SUPPLIED INFORMATION ::
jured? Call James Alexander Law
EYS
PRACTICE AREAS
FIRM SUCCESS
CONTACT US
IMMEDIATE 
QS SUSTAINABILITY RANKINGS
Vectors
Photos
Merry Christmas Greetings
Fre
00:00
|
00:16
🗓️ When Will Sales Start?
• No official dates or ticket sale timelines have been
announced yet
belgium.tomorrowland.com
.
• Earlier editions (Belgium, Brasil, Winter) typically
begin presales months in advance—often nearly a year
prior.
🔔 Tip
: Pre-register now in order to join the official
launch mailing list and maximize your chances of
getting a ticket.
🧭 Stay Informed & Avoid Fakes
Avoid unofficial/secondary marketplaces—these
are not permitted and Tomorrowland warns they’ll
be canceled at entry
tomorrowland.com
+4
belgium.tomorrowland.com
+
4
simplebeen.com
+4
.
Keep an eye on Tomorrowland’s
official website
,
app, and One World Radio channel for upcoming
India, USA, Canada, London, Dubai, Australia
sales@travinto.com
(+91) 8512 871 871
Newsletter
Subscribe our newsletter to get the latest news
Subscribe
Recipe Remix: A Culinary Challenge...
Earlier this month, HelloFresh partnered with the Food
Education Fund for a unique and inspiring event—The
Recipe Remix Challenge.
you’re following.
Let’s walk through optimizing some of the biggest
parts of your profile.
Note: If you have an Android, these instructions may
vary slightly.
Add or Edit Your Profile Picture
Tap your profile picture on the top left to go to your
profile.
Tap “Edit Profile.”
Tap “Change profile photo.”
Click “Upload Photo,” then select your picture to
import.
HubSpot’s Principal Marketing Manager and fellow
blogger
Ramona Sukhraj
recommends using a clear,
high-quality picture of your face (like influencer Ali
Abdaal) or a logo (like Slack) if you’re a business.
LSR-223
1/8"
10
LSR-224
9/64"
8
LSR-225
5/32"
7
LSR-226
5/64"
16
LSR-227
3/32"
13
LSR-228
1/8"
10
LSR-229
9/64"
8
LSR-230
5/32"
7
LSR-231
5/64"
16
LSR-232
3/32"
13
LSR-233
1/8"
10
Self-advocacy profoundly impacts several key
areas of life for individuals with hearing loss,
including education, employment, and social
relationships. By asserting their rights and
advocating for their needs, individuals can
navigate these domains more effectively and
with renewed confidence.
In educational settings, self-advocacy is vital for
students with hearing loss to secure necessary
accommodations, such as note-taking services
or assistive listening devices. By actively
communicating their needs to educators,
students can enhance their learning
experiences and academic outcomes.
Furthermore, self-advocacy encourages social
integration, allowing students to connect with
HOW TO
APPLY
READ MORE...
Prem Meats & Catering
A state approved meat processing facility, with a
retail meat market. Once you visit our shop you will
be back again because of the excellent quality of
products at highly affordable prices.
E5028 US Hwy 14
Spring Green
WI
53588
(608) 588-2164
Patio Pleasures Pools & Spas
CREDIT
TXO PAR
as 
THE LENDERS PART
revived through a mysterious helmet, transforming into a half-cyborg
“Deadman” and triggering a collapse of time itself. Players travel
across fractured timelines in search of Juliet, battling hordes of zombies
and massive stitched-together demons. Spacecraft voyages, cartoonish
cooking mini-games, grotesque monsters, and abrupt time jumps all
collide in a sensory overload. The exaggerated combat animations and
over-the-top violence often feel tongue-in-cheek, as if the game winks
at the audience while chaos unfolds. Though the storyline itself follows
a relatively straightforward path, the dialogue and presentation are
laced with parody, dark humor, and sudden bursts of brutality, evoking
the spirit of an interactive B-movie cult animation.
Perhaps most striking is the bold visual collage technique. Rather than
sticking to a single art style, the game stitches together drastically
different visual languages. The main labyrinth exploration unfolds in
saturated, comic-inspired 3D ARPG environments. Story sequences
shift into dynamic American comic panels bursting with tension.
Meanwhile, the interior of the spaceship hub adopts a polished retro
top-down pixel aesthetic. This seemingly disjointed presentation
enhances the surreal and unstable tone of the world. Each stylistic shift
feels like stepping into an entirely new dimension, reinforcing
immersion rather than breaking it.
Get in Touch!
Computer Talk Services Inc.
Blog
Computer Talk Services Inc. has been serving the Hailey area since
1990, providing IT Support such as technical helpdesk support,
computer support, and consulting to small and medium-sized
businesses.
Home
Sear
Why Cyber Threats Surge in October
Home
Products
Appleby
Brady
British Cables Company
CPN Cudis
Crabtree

PROBLEM TO SOLVE :: Only lines that include "Talk" belong in the answer; return them from the entries above.

ANSWER FOR THE TASK ::
Computer Talk Services Inc.
Computer Talk Services Inc. has been serving the Hailey area since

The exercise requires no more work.